Start

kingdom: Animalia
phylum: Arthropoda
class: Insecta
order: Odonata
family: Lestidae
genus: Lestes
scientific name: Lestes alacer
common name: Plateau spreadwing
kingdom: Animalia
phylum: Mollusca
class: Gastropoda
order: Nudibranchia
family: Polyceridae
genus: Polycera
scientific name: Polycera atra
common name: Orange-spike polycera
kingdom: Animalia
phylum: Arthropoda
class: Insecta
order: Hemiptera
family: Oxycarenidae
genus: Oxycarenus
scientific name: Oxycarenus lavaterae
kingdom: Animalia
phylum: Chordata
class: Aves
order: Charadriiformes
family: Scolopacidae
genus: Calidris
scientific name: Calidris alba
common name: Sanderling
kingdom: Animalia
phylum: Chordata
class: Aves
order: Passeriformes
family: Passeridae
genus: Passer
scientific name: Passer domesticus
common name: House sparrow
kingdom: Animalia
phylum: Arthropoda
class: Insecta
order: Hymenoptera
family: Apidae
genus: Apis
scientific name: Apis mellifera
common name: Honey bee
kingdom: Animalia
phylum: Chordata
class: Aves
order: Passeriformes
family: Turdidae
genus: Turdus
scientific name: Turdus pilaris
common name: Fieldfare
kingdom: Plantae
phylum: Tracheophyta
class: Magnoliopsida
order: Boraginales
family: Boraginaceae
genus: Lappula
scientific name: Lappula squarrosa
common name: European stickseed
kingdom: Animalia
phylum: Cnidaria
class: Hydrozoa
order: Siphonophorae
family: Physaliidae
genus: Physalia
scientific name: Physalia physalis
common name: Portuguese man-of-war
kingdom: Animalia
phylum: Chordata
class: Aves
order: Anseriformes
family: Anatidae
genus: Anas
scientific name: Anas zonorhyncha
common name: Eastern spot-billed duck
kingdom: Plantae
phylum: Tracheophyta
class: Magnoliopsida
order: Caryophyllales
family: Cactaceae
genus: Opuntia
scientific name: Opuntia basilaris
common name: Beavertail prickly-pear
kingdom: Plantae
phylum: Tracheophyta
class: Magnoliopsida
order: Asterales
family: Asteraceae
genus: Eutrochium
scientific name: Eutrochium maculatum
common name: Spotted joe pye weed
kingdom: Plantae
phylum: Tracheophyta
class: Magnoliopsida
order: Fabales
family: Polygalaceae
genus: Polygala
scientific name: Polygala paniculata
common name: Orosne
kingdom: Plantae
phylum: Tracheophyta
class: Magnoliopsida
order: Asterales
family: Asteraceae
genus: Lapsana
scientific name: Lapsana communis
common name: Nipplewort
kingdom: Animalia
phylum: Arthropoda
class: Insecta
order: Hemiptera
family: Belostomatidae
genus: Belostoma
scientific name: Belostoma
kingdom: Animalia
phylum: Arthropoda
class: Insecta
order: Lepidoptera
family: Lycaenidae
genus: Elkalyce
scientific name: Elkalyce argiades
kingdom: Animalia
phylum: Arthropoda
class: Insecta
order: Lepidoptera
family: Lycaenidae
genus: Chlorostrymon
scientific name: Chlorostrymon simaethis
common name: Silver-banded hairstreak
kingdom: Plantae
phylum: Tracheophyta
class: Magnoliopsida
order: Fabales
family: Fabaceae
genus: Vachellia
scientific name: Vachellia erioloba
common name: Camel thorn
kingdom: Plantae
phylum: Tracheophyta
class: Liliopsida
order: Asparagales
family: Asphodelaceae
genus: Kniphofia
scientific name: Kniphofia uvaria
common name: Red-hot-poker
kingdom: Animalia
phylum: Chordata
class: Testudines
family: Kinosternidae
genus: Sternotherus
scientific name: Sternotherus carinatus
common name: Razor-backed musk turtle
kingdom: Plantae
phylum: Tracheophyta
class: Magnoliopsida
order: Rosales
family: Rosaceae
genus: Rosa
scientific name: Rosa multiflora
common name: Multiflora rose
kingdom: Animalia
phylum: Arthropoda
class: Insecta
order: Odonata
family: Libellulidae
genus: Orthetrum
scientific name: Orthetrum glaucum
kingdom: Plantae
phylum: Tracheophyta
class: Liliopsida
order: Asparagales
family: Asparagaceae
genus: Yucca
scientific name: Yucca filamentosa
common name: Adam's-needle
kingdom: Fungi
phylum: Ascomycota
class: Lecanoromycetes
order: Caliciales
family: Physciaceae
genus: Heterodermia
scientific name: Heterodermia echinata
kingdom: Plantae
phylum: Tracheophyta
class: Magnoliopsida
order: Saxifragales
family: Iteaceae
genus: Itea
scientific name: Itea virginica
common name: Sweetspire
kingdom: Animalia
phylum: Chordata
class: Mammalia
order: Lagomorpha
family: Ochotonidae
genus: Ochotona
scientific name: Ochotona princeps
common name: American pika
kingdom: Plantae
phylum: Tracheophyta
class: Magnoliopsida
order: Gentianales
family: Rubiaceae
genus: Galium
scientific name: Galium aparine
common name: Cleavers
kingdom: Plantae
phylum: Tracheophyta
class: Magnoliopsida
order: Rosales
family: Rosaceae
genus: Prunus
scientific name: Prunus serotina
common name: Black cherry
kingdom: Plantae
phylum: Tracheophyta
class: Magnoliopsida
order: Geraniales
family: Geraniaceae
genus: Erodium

End

> JOB
Reproduce the material above in full, switching every "common name" to "vernacular name" and leaving all else unchanged.

> RESPONSE BELOW
kingdom: Animalia
phylum: Arthropoda
class: Insecta
order: Odonata
family: Lestidae
genus: Lestes
scientific name: Lestes alacer
vernacular name: Plateau spreadwing
kingdom: Animalia
phylum: Mollusca
class: Gastropoda
order: Nudibranchia
family: Polyceridae
genus: Polycera
scientific name: Polycera atra
vernacular name: Orange-spike polycera
kingdom: Animalia
phylum: Arthropoda
class: Insecta
order: Hemiptera
family: Oxycarenidae
genus: Oxycarenus
scientific name: Oxycarenus lavaterae
kingdom: Animalia
phylum: Chordata
class: Aves
order: Charadriiformes
family: Scolopacidae
genus: Calidris
scientific name: Calidris alba
vernacular name: Sanderling
kingdom: Animalia
phylum: Chordata
class: Aves
order: Passeriformes
family: Passeridae
genus: Passer
scientific name: Passer domesticus
vernacular name: House sparrow
kingdom: Animalia
phylum: Arthropoda
class: Insecta
order: Hymenoptera
family: Apidae
genus: Apis
scientific name: Apis mellifera
vernacular name: Honey bee
kingdom: Animalia
phylum: Chordata
class: Aves
order: Passeriformes
family: Turdidae
genus: Turdus
scientific name: Turdus pilaris
vernacular name: Fieldfare
kingdom: Plantae
phylum: Tracheophyta
class: Magnoliopsida
order: Boraginales
family: Boraginaceae
genus: Lappula
scientific name: Lappula squarrosa
vernacular name: European stickseed
kingdom: Animalia
phylum: Cnidaria
class: Hydrozoa
order: Siphonophorae
family: Physaliidae
genus: Physalia
scientific name: Physalia physalis
vernacular name: Portuguese man-of-war
kingdom: Animalia
phylum: Chordata
class: Aves
order: Anseriformes
family: Anatidae
genus: Anas
scientific name: Anas zonorhyncha
vernacular name: Eastern spot-billed duck
kingdom: Plantae
phylum: Tracheophyta
class: Magnoliopsida
order: Caryophyllales
family: Cactaceae
genus: Opuntia
scientific name: Opuntia basilaris
vernacular name: Beavertail prickly-pear
kingdom: Plantae
phylum: Tracheophyta
class: Magnoliopsida
order: Asterales
family: Asteraceae
genus: Eutrochium
scientific name: Eutrochium maculatum
vernacular name: Spotted joe pye weed
kingdom: Plantae
phylum: Tracheophyta
class: Magnoliopsida
order: Fabales
family: Polygalaceae
genus: Polygala
scientific name: Polygala paniculata
vernacular name: Orosne
kingdom: Plantae
phylum: Tracheophyta
class: Magnoliopsida
order: Asterales
family: Asteraceae
genus: Lapsana
scientific name: Lapsana communis
vernacular name: Nipplewort
kingdom: Animalia
phylum: Arthropoda
class: Insecta
order: Hemiptera
family: Belostomatidae
genus: Belostoma
scientific name: Belostoma
kingdom: Animalia
phylum: Arthropoda
class: Insecta
order: Lepidoptera
family: Lycaenidae
genus: Elkalyce
scientific name: Elkalyce argiades
kingdom: Animalia
phylum: Arthropoda
class: Insecta
order: Lepidoptera
family: Lycaenidae
genus: Chlorostrymon
scientific name: Chlorostrymon simaethis
vernacular name: Silver-banded hairstreak
kingdom: Plantae
phylum: Tracheophyta
class: Magnoliopsida
order: Fabales
family: Fabaceae
genus: Vachellia
scientific name: Vachellia erioloba
vernacular name: Camel thorn
kingdom: Plantae
phylum: Tracheophyta
class: Liliopsida
order: Asparagales
family: Asphodelaceae
genus: Kniphofia
scientific name: Kniphofia uvaria
vernacular name: Red-hot-poker
kingdom: Animalia
phylum: Chordata
class: Testudines
family: Kinosternidae
genus: Sternotherus
scientific name: Sternotherus carinatus
vernacular name: Razor-backed musk turtle
kingdom: Plantae
phylum: Tracheophyta
class: Magnoliopsida
order: Rosales
family: Rosaceae
genus: Rosa
scientific name: Rosa multiflora
vernacular name: Multiflora rose
kingdom: Animalia
phylum: Arthropoda
class: Insecta
order: Odonata
family: Libellulidae
genus: Orthetrum
scientific name: Orthetrum glaucum
kingdom: Plantae
phylum: Tracheophyta
class: Liliopsida
order: Asparagales
family: Asparagaceae
genus: Yucca
scientific name: Yucca filamentosa
vernacular name: Adam's-needle
kingdom: Fungi
phylum: Ascomycota
class: Lecanoromycetes
order: Caliciales
family: Physciaceae
genus: Heterodermia
scientific name: Heterodermia echinata
kingdom: Plantae
phylum: Tracheophyta
class: Magnoliopsida
order: Saxifragales
family: Iteaceae
genus: Itea
scientific name: Itea virginica
vernacular name: Sweetspire
kingdom: Animalia
phylum: Chordata
class: Mammalia
order: Lagomorpha
family: Ochotonidae
genus: Ochotona
scientific name: Ochotona princeps
vernacular name: American pika
kingdom: Plantae
phylum: Tracheophyta
class: Magnoliopsida
order: Gentianales
family: Rubiaceae
genus: Galium
scientific name: Galium aparine
vernacular name: Cleavers
kingdom: Plantae
phylum: Tracheophyta
class: Magnoliopsida
order: Rosales
family: Rosaceae
genus: Prunus
scientific name: Prunus serotina
vernacular name: Black cherry
kingdom: Plantae
phylum: Tracheophyta
class: Magnoliopsida
order: Geraniales
family: Geraniaceae
genus: Erodium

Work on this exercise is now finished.